*** RECORDED INFORMATION ***

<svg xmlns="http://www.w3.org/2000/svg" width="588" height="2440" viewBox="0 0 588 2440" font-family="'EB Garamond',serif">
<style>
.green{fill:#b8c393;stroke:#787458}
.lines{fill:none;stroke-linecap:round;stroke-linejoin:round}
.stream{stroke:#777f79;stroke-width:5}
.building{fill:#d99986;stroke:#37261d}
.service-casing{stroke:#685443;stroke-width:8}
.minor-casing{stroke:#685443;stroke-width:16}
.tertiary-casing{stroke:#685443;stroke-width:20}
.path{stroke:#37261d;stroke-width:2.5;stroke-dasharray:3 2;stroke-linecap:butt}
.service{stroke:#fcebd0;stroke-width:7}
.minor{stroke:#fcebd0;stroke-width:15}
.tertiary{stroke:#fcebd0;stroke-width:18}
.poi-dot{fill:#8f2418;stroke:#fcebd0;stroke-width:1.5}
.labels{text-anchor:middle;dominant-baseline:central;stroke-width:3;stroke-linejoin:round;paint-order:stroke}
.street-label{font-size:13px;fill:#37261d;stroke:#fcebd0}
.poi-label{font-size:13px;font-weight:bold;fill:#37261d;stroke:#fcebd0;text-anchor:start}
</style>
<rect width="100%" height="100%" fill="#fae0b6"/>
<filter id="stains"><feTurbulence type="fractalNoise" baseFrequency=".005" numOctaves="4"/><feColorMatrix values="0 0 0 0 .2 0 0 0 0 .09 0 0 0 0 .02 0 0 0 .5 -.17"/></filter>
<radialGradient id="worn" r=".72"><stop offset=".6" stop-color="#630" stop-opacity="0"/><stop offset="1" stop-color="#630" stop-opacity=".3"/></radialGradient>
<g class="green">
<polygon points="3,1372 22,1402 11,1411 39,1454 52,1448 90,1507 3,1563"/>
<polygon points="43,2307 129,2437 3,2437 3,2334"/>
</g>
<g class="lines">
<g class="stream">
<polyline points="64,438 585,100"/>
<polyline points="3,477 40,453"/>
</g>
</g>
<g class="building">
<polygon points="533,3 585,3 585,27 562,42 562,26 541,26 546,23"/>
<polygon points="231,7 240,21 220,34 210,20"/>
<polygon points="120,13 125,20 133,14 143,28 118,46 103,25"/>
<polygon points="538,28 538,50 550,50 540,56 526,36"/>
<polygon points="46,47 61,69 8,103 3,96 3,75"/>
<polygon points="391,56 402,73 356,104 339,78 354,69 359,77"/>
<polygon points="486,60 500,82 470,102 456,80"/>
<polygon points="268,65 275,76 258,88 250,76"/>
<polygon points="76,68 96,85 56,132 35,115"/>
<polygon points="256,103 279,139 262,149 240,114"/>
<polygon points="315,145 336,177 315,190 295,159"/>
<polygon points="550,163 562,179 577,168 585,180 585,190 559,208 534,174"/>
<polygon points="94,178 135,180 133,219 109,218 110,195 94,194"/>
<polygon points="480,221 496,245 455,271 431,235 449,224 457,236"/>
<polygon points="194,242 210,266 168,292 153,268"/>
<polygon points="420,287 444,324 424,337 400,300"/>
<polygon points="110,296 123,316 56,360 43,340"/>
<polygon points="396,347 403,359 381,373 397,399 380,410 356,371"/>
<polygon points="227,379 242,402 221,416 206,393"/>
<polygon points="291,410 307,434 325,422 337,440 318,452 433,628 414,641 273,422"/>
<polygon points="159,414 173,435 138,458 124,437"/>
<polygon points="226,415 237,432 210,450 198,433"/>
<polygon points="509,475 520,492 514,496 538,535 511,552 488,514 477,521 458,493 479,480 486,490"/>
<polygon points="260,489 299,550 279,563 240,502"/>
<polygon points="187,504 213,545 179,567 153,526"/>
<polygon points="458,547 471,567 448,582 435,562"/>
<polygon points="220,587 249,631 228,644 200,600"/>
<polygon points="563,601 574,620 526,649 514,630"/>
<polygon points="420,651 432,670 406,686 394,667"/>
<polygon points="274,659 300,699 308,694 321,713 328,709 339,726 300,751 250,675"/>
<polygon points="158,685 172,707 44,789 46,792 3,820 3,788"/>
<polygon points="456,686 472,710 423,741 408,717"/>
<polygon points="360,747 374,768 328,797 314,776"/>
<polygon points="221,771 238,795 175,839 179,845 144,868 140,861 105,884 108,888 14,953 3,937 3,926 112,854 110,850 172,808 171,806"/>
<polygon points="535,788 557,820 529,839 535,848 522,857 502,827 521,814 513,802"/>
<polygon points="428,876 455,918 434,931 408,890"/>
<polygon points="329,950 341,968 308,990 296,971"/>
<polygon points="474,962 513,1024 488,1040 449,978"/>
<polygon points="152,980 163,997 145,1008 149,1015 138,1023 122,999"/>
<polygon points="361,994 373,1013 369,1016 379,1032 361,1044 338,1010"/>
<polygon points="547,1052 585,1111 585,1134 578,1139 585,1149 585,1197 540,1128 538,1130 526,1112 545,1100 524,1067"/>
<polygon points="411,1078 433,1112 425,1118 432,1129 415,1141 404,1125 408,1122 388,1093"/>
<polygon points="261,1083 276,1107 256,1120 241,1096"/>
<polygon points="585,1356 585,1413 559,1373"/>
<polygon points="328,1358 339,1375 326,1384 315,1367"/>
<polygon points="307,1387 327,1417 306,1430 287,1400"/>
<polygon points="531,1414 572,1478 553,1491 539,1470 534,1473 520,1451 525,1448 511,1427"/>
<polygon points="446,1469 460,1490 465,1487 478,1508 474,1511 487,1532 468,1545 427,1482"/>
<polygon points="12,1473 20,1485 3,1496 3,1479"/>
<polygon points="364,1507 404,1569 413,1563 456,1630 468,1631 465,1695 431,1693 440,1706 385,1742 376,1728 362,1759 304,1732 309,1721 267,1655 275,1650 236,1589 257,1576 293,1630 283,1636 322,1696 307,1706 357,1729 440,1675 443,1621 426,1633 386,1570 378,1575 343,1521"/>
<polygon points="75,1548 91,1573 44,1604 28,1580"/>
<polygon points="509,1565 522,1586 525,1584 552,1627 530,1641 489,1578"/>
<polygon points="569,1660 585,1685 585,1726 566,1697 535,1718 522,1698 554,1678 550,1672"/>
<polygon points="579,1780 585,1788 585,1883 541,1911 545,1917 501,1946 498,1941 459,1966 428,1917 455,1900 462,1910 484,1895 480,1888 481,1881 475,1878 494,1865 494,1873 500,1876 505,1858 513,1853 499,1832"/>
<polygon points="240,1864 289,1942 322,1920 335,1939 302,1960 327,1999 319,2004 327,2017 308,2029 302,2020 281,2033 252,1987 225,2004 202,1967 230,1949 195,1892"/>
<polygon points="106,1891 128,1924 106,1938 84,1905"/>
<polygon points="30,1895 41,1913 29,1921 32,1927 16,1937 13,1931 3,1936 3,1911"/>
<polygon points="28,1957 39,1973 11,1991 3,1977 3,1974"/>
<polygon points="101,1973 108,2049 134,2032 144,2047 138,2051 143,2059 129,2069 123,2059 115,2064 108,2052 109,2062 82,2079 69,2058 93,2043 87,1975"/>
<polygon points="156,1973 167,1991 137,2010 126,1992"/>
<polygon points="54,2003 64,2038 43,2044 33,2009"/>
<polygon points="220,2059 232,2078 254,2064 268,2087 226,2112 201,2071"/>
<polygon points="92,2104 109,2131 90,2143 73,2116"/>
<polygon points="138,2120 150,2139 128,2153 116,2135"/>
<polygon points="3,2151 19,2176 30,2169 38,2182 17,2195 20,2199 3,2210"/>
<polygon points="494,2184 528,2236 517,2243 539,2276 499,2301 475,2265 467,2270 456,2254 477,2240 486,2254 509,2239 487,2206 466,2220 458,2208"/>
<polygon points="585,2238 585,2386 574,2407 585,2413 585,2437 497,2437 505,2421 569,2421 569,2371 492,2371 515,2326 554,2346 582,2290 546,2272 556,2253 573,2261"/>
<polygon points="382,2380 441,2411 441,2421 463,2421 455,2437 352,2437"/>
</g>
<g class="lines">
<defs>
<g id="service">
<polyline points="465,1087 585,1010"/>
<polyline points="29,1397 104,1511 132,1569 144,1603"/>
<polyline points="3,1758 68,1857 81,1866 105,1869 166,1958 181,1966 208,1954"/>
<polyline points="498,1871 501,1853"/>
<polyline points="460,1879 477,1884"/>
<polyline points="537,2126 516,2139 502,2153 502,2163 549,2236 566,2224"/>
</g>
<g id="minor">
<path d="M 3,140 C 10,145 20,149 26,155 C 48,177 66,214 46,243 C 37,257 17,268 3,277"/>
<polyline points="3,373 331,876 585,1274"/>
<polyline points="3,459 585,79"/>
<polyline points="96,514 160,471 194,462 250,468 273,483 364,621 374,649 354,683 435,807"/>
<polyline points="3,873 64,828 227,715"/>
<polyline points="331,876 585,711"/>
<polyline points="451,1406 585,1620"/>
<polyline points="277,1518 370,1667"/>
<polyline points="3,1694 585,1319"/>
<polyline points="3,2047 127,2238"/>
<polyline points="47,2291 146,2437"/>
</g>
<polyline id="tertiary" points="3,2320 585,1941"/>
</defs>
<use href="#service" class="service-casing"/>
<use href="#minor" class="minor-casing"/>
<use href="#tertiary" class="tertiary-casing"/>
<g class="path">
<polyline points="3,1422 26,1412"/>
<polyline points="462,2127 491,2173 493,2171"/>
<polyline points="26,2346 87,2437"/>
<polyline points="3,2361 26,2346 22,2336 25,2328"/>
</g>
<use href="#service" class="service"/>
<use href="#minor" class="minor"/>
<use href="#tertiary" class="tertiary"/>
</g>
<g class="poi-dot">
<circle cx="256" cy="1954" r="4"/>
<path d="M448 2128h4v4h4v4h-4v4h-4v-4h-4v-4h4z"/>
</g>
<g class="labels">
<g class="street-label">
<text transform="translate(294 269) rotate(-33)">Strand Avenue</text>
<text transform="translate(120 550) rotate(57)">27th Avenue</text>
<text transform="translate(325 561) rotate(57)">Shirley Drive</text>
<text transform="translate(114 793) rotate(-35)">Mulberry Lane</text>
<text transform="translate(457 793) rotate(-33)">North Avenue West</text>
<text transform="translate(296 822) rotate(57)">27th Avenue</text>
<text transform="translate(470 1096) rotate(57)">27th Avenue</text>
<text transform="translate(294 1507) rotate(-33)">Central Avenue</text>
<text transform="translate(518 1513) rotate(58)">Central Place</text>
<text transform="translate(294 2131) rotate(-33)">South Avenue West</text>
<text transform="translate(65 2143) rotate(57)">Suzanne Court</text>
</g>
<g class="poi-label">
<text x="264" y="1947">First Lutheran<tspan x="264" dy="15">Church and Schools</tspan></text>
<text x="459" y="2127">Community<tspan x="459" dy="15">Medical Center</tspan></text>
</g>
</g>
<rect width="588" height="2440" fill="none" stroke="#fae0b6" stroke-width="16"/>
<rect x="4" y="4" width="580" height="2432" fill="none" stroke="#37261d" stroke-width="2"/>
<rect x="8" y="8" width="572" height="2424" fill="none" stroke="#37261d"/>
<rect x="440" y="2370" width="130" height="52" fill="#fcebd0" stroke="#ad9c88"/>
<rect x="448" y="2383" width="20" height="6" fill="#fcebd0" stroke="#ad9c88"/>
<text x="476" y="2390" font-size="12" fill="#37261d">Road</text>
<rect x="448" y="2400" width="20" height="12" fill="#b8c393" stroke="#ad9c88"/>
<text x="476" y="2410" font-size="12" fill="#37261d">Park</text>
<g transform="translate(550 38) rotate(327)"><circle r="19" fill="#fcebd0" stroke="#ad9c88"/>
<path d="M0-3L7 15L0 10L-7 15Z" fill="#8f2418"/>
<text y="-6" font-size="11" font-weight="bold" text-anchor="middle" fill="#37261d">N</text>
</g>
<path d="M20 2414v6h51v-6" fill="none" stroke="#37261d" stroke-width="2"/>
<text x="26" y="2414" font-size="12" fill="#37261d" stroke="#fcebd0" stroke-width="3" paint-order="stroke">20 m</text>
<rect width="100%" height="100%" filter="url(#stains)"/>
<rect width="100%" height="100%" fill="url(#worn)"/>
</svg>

*** End of RECORDED INFORMATION ***

### TASK INSTRUCTIONS
When a line among the entries above contains "linejoin", copy it.

### EXERCISE RESPONSE
.lines{fill:none;stroke-linecap:round;stroke-linejoin:round}
.labels{text-anchor:middle;dominant-baseline:central;stroke-width:3;stroke-linejoin:round;paint-order:stroke}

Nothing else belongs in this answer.